When someone speaks in favour, while being in full possession of his mental powers, of the bringing of a new human being into the world it may be assumed that this person is suffering from a serious condition of “negativity dementia”. Negativity dementia is a psychical mechanism which allows the Conditio in/humana to appear more bearable to us than it would be without this mechanism. Negative events, indeed, tend to mobilize an organism, in the first instance, to a greater degree than do positive ones; after the negative reaction, however, a mechanism sets in that dulls and mutes the negative experience or even erases it from the memory entirely. People tend to reinterpret negative events, retrospectively, into neutral or even into positive ones (see Shelley E. Taylor, The Mobilization-Minimization Hypothesis). – But this does nothing to alter the actual negativity of the events in question. There counts as an aspect of negativity dementia that phenomenon of “repression” which falls within the sphere of psychoanalysis.

Diversity of Negativity

Whoever contributes to a new human being’s beginning to exist is co-responsible for the existence of a being that lives in a world in which negative entities and events display a broader spectrum of variation than do positive ones – a being, in other words, whose repertoire of reactions corresponds to this greater diversity of the negative and who appears, therefore, better able, also conceptually, to represent negative things and occurrences than positive ones. When their children begin to talk this is always an occasion for the parents to celebrate. But these children become members of a community of language whose vocabulary for the description of corporeal pain is clearly a much subtler and more variegated one than that which describes the more pleasant bodily sensations (see Paul Rozin and Edward B. Royzman, Negativity Bias, p. 296–320, esp..p. 310f.) Already Wilhelm Wundt wrote, in his 1896 “Outline of Psychology”: “Clearly, language has created a far greater variety of names for negative affects than for positive, pleasurable ones. And in fact all observations suggest that it is probably the case that these negative, unpleasurable affects do indeed display a greater diversity in their typical manners of running their course, that is to say, they probably really are of a greater variety.”

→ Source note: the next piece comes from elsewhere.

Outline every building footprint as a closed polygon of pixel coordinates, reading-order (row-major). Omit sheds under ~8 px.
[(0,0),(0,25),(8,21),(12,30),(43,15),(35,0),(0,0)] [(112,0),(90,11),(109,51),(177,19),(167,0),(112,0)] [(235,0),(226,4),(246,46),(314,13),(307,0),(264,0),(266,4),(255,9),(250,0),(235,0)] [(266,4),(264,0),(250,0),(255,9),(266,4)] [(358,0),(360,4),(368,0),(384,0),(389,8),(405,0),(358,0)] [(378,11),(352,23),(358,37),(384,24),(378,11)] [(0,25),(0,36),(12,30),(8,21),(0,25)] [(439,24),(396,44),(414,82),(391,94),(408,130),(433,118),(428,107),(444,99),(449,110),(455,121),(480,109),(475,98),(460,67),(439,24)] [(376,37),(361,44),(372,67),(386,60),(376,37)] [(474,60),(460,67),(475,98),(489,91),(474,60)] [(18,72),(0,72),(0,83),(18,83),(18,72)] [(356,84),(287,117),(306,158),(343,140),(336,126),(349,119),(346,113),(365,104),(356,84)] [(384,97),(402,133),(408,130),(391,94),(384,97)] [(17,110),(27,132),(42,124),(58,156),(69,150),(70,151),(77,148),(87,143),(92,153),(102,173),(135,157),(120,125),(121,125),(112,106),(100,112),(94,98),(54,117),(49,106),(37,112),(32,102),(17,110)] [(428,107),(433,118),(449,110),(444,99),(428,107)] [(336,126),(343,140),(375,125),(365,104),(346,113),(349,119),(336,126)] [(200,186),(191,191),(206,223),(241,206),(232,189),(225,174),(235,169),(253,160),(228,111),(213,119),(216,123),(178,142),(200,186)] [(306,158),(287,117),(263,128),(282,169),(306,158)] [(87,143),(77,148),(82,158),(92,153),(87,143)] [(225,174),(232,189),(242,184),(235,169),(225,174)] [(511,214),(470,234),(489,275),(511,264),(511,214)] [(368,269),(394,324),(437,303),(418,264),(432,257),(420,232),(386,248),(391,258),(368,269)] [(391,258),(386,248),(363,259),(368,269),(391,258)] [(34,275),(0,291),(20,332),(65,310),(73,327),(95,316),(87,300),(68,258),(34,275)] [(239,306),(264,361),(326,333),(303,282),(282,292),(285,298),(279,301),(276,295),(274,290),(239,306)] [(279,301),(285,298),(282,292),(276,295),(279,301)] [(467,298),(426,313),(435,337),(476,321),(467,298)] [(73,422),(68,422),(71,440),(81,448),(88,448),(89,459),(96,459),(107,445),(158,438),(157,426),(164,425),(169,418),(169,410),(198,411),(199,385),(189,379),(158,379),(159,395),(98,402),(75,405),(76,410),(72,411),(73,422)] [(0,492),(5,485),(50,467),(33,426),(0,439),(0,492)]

Negative Contamination and Purification Through the Positive

Whoever acts in such a way that a new human being begins to exist is responsible for the existence of this latter in a world where contamination through the negative greatly outweighs the possibility of purification through the positive. A drop of mineral oil will pollute some 600 litres of drinking water – but a drop of drinking water will not make the least bit more drinkable 600 litres of mineral oil. Many people would no longer want to touch a plate of food that they’d seen a spider or a cockroach run over – but adding a handful of tofu to a pile of cockroaches will not make this pile seem, to most people, any more edible. If a Hindu from a higher caste accidentally consumes a meal prepared by a lower-caste individual this can mean a diminishing of his status – but a lower-caste Hindu who happens to consume a meal prepared by a higher-caste one does not thereby find his status raised.

Negative Intentionality

Negative intentionality[1] takes the form of the willingness to accept as things that go without saying those negative and even inhumane consequences of progenerative decisions that might, with a certain degree of attentiveness or a minimal mental effort, have easily been foreseen.  Negative intentionality corresponds to the wish to ignore accessible knowledge and evidence and finally even to repress it. At least in our present Information Age such a great degree of negative intentionality must be mustered in order to form and carry out a progenerative decision that it is justifiable to speak of culpable action and thus of >Parental Guilt.

[1] On the concept of negative intentionality see Wolfgang Würger-Donitza: Grundlegung einer negativen Anthropologie. Vol 2. p. 186.